Danke für diesen aufschlussreichen Beitrag! Wenn nur mehr Stadtplaner meinten, es sollte Wohnraum nicht zum Anlageobjekt der Finanzwirtschaft werden (können) und zukunftstaugliches Wohnen als Rendite, als ökologischer Mehrwert im Vordergrund der Wohnbaupolitik stehen - dann wären wohl auch viele andere Probleme gelöst.

Ilse Kleinschuster,

per E-Mail

Zum Artikel von Karl Ettinger,
29. Jänner

Genügend Spielraum
in der Bildungspolitik

Eine vernünftige Lernpolitik betreibt die Bildung persönlicher Qualitäten und die Ausbildung talentierter Qualifikationen. Zumindest werden diese ermöglicht.

Todfeind ist jegliche Art der zwangsweisen Vereinheitlichung. Die lässt für Bildung immer weniger Raum. Und die Ausbildung verabsäumt die Entfaltung der persönlichen Stärken und arbeitet mit einem vorrangigen Herumdoktern an den Schwächen auf die Erzielung eines Mittelmaßes hin. Mit Pisa und der Zentralmatura praktizieren wir zwei Instrumente in diese Richtung. Es wäre hoch an der Zeit, die anstehenden Aufgaben bis zu einem guten Ende zu durchdenken.

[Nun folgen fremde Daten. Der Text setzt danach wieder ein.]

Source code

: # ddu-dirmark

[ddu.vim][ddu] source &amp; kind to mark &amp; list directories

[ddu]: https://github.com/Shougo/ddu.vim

RgR Prof. Reinhard Horner,

1100 Wien

"Die Klage des Friedens": Pflichtlektüre vor der EU-Wahl

Nicht nur angesichts der weltweiten Gefährdung des Friedens hat "Die Klage des Friedens" von Erasmus von Rotterdam erschreckende Aktualität. Wie Brigitte Hanemann schreibt, hielt Erasmus die Etablierung des Friedens in Europa für greifbar nahe. Kanzler Jean Le Sauvage beauftragte ihn deshalb im Namen des jungen Burgunder-Herzogs Karl, des späteren Kaisers Karls V., anlässlich eines Friedenskongresses in Cambrai eine passende Rede zu halten. So entstand 1517 die "Querela Pacis", wo die Friedensgöttin, die "von allen Nationen verbannt und niedergeschlagen wird", höchstpersönlich ihre Klage vorträgt.

Ich möchte dieses Werk, das ich vor einigen Jahren auf den Spuren von Erasmus in Basel erworben habe, vor allem Politikern als ideale Vorbereitung zur EU-Wahl wärmstens empfehlen!